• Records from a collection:
● ● ● ● ● ● ●

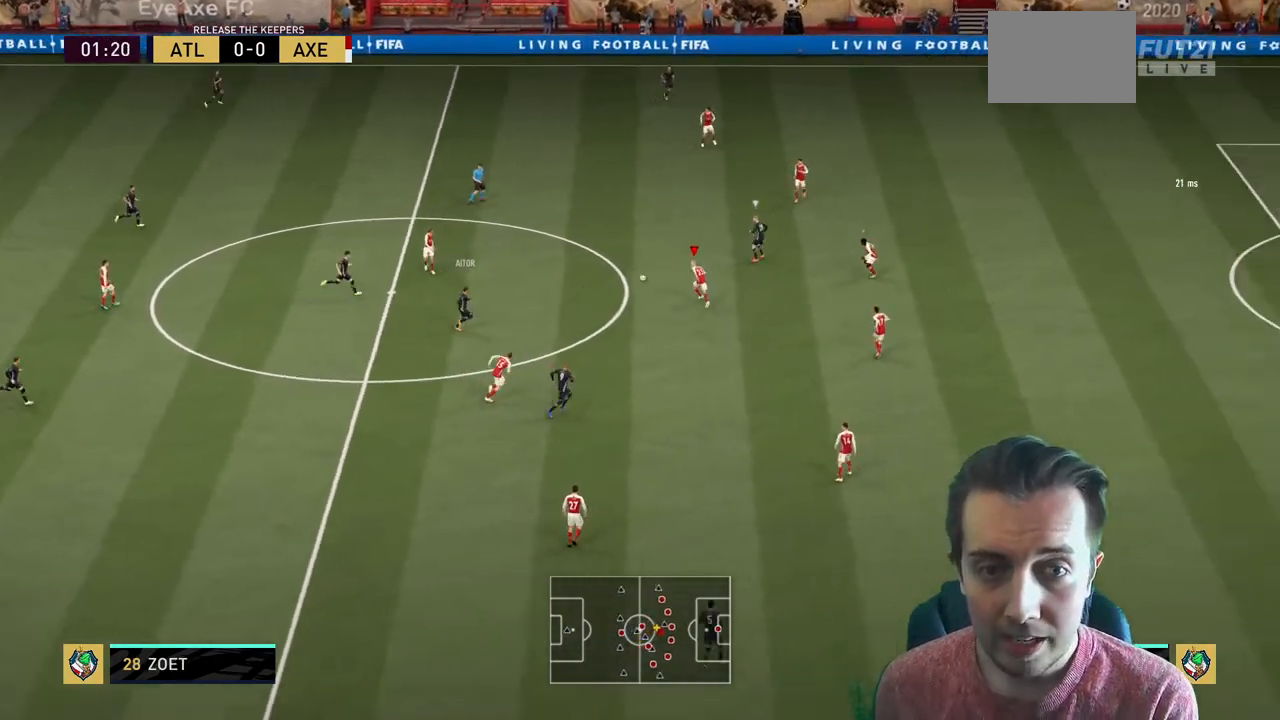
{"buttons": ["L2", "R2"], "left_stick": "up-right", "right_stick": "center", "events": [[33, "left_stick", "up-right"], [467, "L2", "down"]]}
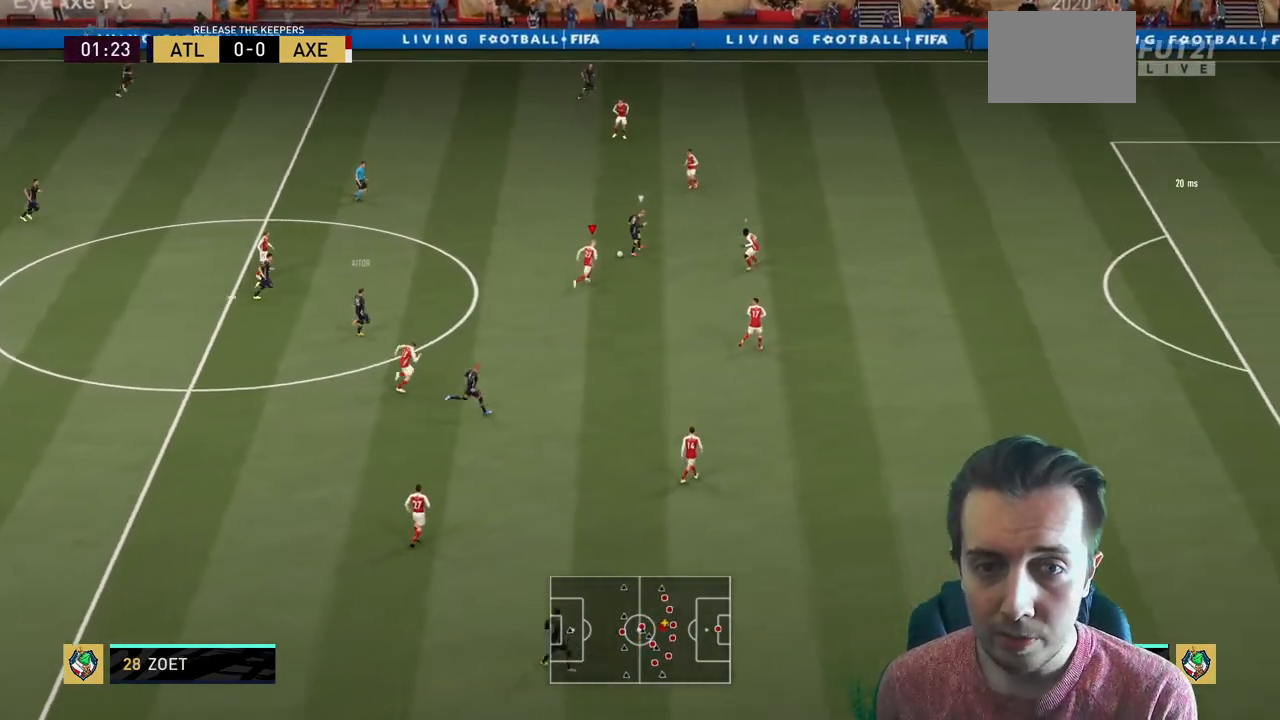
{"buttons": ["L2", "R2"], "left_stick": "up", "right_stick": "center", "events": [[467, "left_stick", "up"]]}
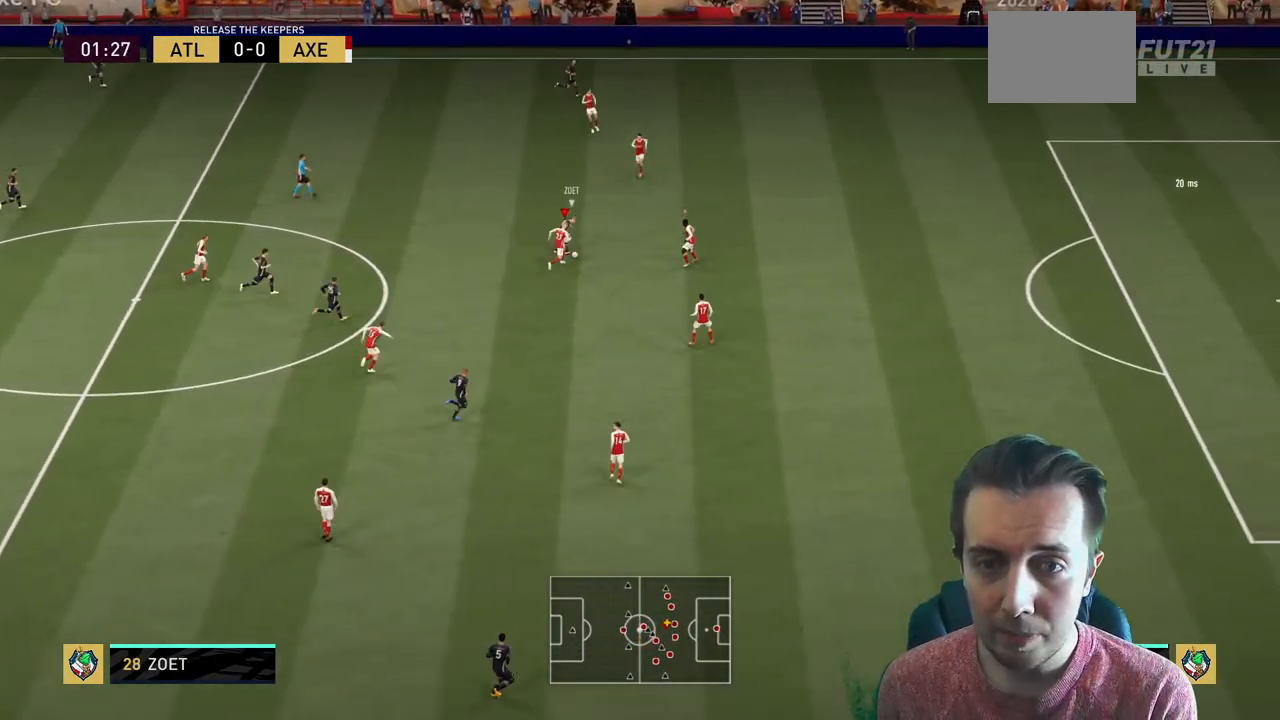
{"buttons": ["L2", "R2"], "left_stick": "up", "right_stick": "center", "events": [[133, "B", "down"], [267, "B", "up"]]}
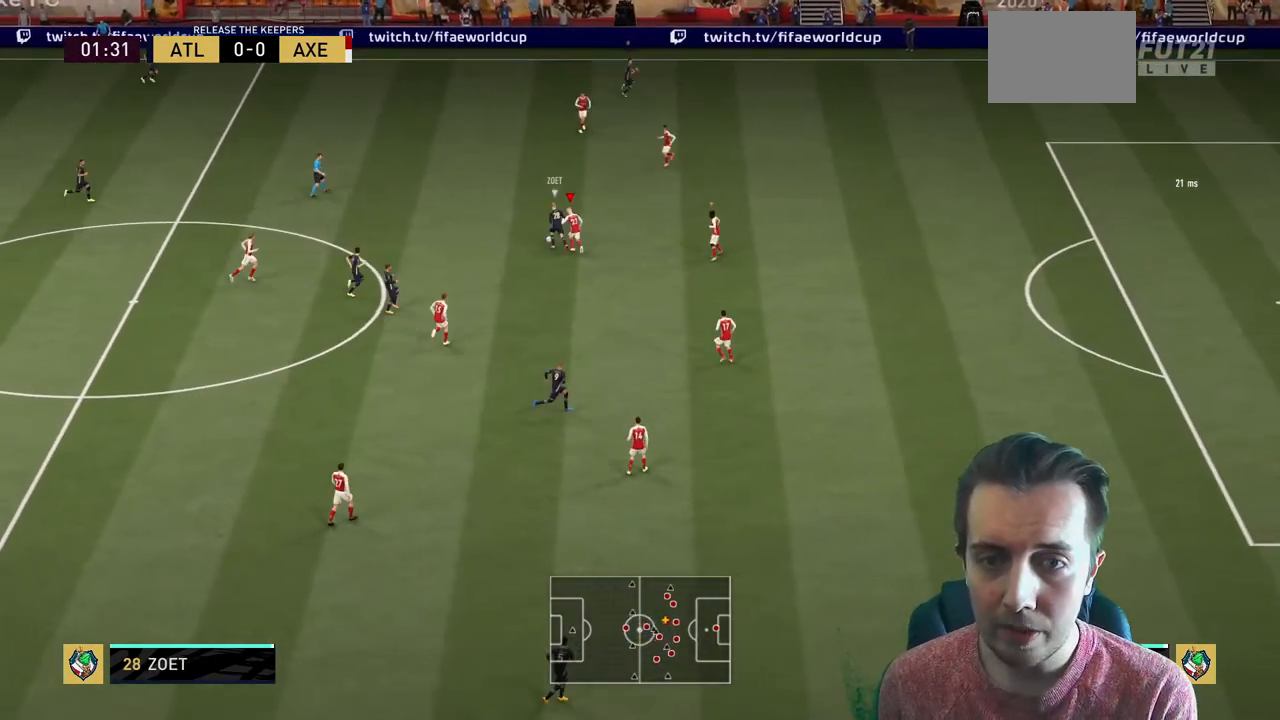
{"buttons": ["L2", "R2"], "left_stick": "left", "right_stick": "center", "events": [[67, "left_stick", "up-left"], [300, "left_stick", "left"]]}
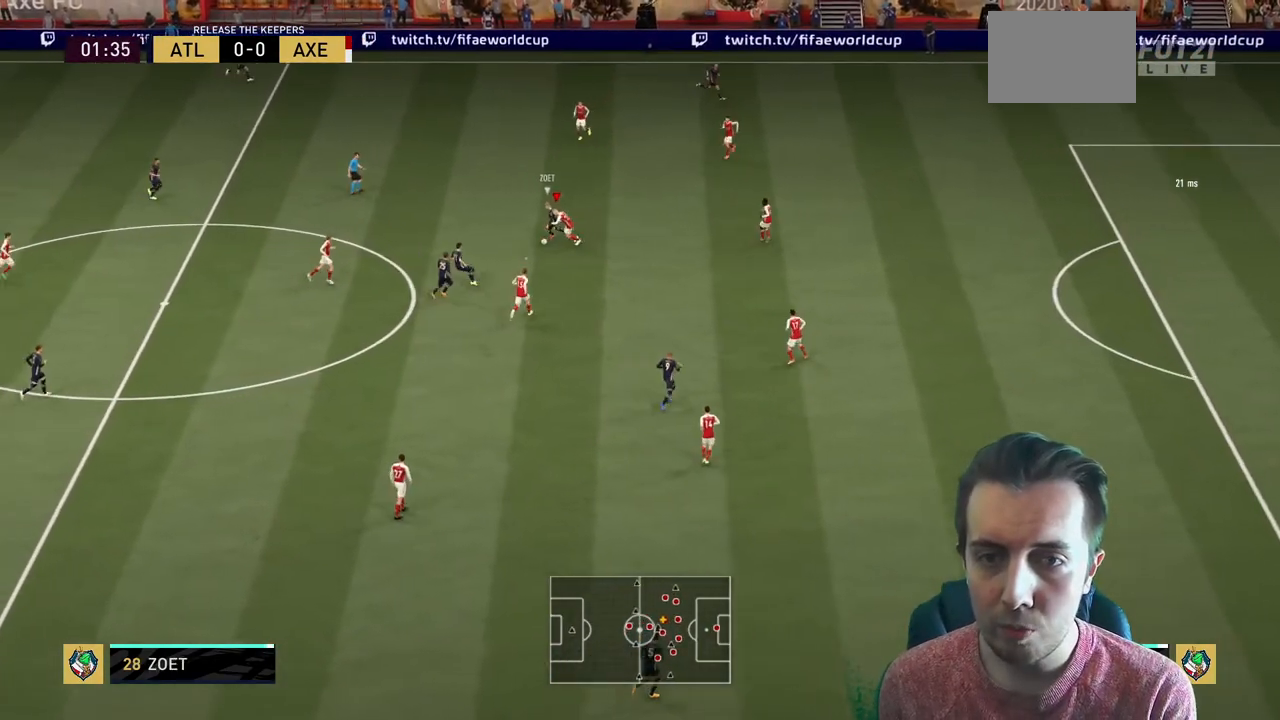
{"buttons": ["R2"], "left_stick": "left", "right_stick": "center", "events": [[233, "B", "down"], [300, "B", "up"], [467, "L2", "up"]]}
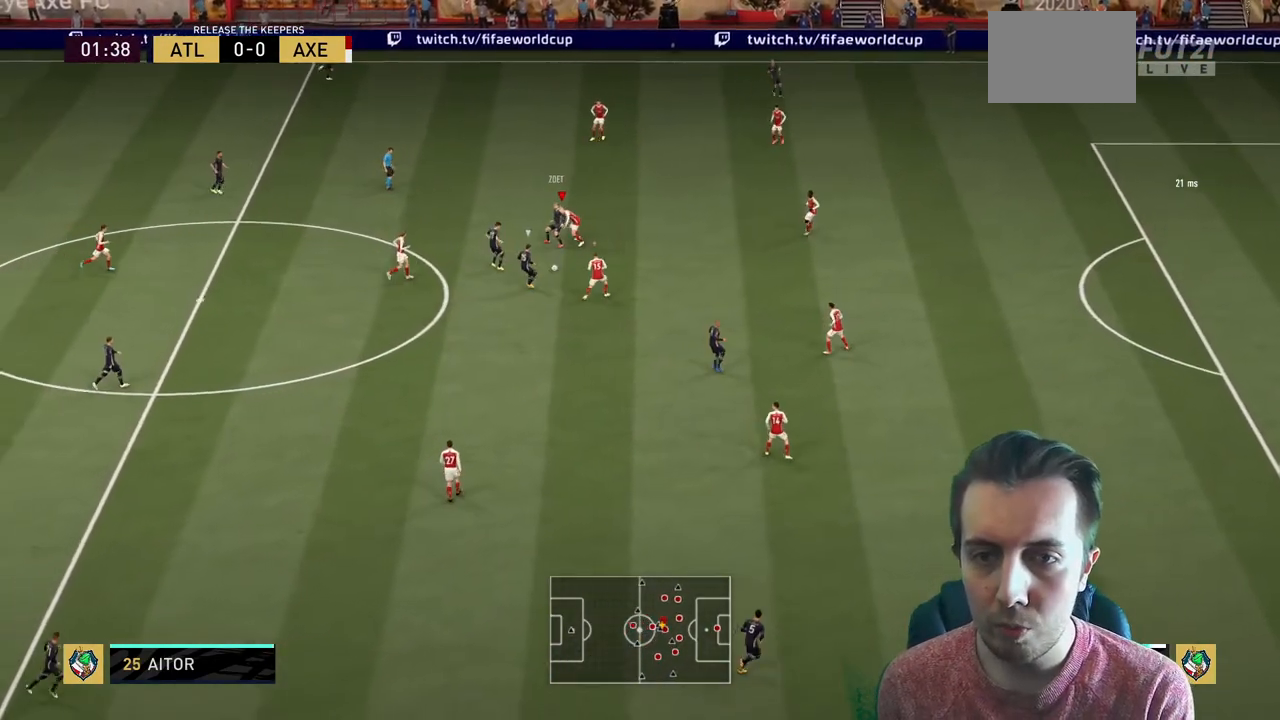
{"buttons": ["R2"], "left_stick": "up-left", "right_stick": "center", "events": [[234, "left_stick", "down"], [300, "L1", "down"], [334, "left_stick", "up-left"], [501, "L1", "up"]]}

● ● ● ● ● ● ●

• Problem:
Would you please repeat each record exactly? Leave the pictures out.

• Task result:
{"buttons": ["L2", "R2"], "left_stick": "up-right", "right_stick": "center", "events": [[33, "left_stick", "up-right"], [467, "L2", "down"]]}
{"buttons": ["L2", "R2"], "left_stick": "up", "right_stick": "center", "events": [[467, "left_stick", "up"]]}
{"buttons": ["L2", "R2"], "left_stick": "up", "right_stick": "center", "events": [[133, "B", "down"], [267, "B", "up"]]}
{"buttons": ["L2", "R2"], "left_stick": "left", "right_stick": "center", "events": [[67, "left_stick", "up-left"], [300, "left_stick", "left"]]}
{"buttons": ["R2"], "left_stick": "left", "right_stick": "center", "events": [[233, "B", "down"], [300, "B", "up"], [467, "L2", "up"]]}
{"buttons": ["R2"], "left_stick": "up-left", "right_stick": "center", "events": [[234, "left_stick", "down"], [300, "L1", "down"], [334, "left_stick", "up-left"], [501, "L1", "up"]]}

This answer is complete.